田辺功のコラム「ココ(ノッツ)だけの話」
(393)接待なんて当たり前でしょうが
昔から何にも変わってないなあ、が新聞紙面を見ながらの感想です。同じような構成の記事が毎日のように続きます。菅義偉首相の息子さんに絡む総務省幹部の処分、そして元農水相の贈収賄事件に関連の農水省幹部の処分。表向きはないことになっている企業の官僚接待がまさに日本の文化の中枢に生き続けています。
私が現役の頃、政治部や経済部の記者は、毎日のように政治家や財界人、企業、官僚と飲み歩いていました。有利な扱いを求めての接待は当たり前。記者の多くもそれに加担していました。米国の大学の研究者が、ご馳走になれる上限額を超えるからと安い食事を注文し直したので驚いたこともあります。日本は欧米とは違う、と主張していた政治家や官僚も国際的な世論や事件に押され、仕方なく、欧米同様の倫理規程を作らざるを得なくなってしまいました。
それがきちんと守られているはずがありません。首相の息子がいたので断れなかった官僚が、首相本人や自民党幹部や大金持ちや著名人の席を断れるのでしょうか。現に農水省幹部は農水相と同席でしたが、副大臣や農水系の有力議員だったら断った、とも思えません。お金を払う業者さえいれば十分です。それに、コース料理をどうやったら牛丼並の値段だと錯覚できるかも不思議です。
見かけは欧米そっくりでも中身は骨抜き、といった法律や規程は少なくありません。担当官庁がその当事者に内部告発者を教えた事件への対応から公益通報者保護法ができましたが、名指しでなくても特定しやすい情報を教えるようなケースがしばしばあります。

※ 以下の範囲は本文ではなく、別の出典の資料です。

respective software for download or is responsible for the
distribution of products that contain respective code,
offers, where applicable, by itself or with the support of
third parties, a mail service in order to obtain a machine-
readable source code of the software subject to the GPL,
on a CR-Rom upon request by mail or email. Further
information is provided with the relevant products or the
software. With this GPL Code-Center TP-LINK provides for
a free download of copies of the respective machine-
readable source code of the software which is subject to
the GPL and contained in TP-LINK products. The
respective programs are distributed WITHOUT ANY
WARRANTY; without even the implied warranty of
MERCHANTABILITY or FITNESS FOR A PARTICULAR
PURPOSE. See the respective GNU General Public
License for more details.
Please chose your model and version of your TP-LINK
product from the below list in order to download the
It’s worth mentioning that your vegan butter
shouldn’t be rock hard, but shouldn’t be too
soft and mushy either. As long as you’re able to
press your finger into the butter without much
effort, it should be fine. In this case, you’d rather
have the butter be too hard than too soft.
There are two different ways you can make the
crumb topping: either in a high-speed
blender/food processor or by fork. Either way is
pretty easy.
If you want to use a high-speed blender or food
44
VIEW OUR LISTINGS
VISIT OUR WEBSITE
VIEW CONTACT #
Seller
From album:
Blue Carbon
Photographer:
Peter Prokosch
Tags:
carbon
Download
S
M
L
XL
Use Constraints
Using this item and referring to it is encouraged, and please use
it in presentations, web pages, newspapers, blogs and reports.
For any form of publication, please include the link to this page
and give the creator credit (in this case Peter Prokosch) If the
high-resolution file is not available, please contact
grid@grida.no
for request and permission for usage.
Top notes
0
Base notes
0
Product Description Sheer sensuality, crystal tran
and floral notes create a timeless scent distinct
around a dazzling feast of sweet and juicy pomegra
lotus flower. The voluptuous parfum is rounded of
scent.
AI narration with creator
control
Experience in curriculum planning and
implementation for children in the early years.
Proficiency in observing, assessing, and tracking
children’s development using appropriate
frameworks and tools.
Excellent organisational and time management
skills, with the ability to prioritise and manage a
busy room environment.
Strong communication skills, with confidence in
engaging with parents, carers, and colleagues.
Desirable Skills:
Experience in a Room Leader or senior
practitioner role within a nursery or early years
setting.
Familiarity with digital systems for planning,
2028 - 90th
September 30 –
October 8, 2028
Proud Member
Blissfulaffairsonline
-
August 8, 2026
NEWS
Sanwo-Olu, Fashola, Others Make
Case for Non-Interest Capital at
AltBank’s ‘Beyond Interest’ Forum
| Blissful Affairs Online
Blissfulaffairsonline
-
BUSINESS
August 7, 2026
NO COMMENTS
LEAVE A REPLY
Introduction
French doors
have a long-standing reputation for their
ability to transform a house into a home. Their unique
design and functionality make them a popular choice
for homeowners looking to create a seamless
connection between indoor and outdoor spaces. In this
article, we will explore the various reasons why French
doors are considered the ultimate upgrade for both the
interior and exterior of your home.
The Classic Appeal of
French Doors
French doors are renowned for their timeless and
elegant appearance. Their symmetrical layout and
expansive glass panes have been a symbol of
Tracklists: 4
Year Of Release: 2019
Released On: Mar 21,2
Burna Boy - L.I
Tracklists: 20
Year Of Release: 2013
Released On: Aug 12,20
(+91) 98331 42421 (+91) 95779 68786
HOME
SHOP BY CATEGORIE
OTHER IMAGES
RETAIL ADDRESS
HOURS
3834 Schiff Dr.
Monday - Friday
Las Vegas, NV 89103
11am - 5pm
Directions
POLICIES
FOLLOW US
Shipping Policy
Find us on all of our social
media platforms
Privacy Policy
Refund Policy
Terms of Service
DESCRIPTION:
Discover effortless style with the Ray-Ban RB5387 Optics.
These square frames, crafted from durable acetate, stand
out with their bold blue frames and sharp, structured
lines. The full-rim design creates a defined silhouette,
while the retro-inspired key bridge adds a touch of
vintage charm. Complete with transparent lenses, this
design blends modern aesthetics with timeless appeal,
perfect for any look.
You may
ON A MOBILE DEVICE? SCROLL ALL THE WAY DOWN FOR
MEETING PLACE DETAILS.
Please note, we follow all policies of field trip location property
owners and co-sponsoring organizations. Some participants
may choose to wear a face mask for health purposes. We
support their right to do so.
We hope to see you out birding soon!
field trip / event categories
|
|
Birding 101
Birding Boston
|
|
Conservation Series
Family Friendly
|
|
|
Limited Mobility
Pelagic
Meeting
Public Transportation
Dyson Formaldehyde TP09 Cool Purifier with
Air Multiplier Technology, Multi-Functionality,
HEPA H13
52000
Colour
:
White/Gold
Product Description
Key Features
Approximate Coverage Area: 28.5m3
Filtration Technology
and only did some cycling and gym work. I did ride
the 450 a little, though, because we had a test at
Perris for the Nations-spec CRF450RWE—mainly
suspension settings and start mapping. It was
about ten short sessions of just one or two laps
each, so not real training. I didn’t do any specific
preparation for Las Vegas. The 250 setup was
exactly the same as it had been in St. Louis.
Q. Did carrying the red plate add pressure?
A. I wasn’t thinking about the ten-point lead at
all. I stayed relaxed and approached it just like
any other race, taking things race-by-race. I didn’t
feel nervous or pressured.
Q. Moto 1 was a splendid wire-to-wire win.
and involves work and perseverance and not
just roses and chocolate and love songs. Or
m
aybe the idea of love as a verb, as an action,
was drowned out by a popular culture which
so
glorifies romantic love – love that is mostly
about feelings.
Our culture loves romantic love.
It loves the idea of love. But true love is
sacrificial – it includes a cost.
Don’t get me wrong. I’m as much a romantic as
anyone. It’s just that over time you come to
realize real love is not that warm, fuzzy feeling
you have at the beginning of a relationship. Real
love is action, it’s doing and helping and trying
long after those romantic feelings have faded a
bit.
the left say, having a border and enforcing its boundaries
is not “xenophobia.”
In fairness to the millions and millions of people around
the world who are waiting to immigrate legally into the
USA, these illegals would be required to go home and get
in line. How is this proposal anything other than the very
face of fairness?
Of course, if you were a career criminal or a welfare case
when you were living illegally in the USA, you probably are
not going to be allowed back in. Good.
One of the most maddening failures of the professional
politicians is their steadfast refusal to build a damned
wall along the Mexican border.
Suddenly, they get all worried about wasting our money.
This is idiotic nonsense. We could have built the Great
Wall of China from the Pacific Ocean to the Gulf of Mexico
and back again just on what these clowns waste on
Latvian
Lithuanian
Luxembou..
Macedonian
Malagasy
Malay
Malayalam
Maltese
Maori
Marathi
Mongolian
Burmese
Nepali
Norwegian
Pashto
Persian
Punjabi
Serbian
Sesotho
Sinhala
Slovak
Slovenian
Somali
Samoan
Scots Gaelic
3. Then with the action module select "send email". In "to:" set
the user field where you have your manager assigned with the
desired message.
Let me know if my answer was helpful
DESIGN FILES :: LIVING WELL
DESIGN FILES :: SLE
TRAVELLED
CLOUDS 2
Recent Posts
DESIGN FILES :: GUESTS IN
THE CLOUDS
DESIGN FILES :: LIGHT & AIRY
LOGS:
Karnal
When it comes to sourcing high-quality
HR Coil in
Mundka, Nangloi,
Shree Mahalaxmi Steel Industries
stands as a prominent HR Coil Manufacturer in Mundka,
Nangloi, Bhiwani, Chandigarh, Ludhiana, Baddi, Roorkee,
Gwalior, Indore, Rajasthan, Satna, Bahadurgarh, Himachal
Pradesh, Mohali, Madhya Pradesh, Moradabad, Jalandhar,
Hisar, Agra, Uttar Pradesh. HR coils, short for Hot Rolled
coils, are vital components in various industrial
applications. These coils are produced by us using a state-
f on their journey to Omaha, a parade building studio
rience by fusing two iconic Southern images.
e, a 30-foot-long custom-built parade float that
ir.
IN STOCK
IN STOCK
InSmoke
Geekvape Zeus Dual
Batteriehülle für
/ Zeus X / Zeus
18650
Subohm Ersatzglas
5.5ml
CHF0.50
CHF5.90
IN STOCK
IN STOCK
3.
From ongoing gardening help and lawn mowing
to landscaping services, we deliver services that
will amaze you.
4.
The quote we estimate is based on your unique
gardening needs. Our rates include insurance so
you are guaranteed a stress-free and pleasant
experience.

最近、一流企業の製品検査のいい加減さが明らかになっていますが、知っていても通報しないのが日本の企業人の常識なのでしょう。
また、業者の受注時の談合は禁止されているはずが、日常的に行われています。政治資金規制法の違反も収賄も政治家が「秘書まかせで私はまったく知らなかった」といえばそれで済むようになっています。どこまでが日本的、なのかはよく分かりませんけれど。